Cooking Beef Safely During Pregnancy

The main safety concern with beef during pregnancy is foodborne infection, particularly from Toxoplasma gondii (the parasite that causes toxoplasmosis) and Listeria. Both can cross the placenta and harm your baby. The good news is that proper cooking eliminates these risks entirely.

For steaks, chops, and roasts, cook to an internal temperature of 145°F (62.8°C) and let the meat rest for at least three minutes before cutting. Ground beef needs to reach 160°F (71.1°C) throughout, with no pink remaining, because grinding distributes any surface bacteria throughout the meat. Use a meat thermometer rather than guessing by color.

Freezing beef at 0°F or below for several days before cooking also greatly reduces the chance of Toxoplasma infection, according to the CDC. This can be a useful extra precaution if you prefer your steaks on the less well-done side, though cooking to the recommended temperature is the most reliable safeguard.

Avoid rare or medium-rare beef entirely during pregnancy. Deli roast beef and beef carpaccio are also off the table unless heated to steaming.

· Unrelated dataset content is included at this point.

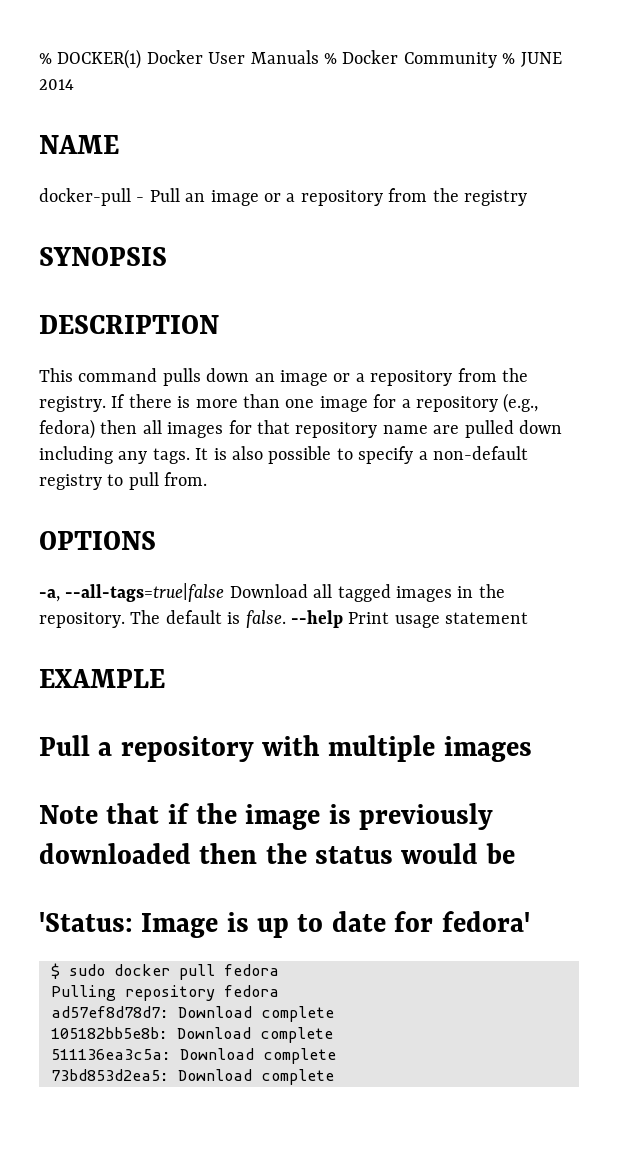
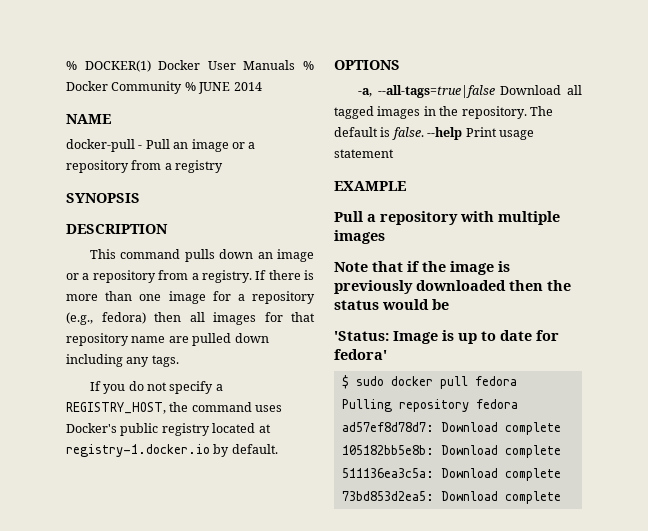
[432,188,459,202] the -> [164,163,172,170] a
[501,368,528,382] the -> [191,273,199,280] a
[195,446,528,464] [39,472,208,490] It is also possible to specify a non-default registry to pull from. -> [89,381,223,394] [66,402,283,414] [66,423,271,436] [66,444,278,457] // If you do not specify a REGISTRY_HOST, the command uses Docker's public registry located at registry-1.docker.io by default.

How Much Beef to Eat Per Week

Two to three servings of lean beef per week is a reasonable amount during pregnancy, giving you a solid foundation of iron, protein, zinc, and choline without overloading on saturated fat. A serving is about the size of a deck of cards, roughly 3 to 4 ounces cooked.

Pairing beef with vitamin C-rich foods like bell peppers, tomatoes, or citrus can further boost iron absorption. And rotating beef with other protein sources like poultry, fish (low-mercury varieties), beans, and eggs ensures you’re covering a broad nutritional spectrum. If you eat beef regularly and still feel fatigued or your provider identifies low iron levels, the heme iron from beef is one of the most effective dietary tools for building those stores back up.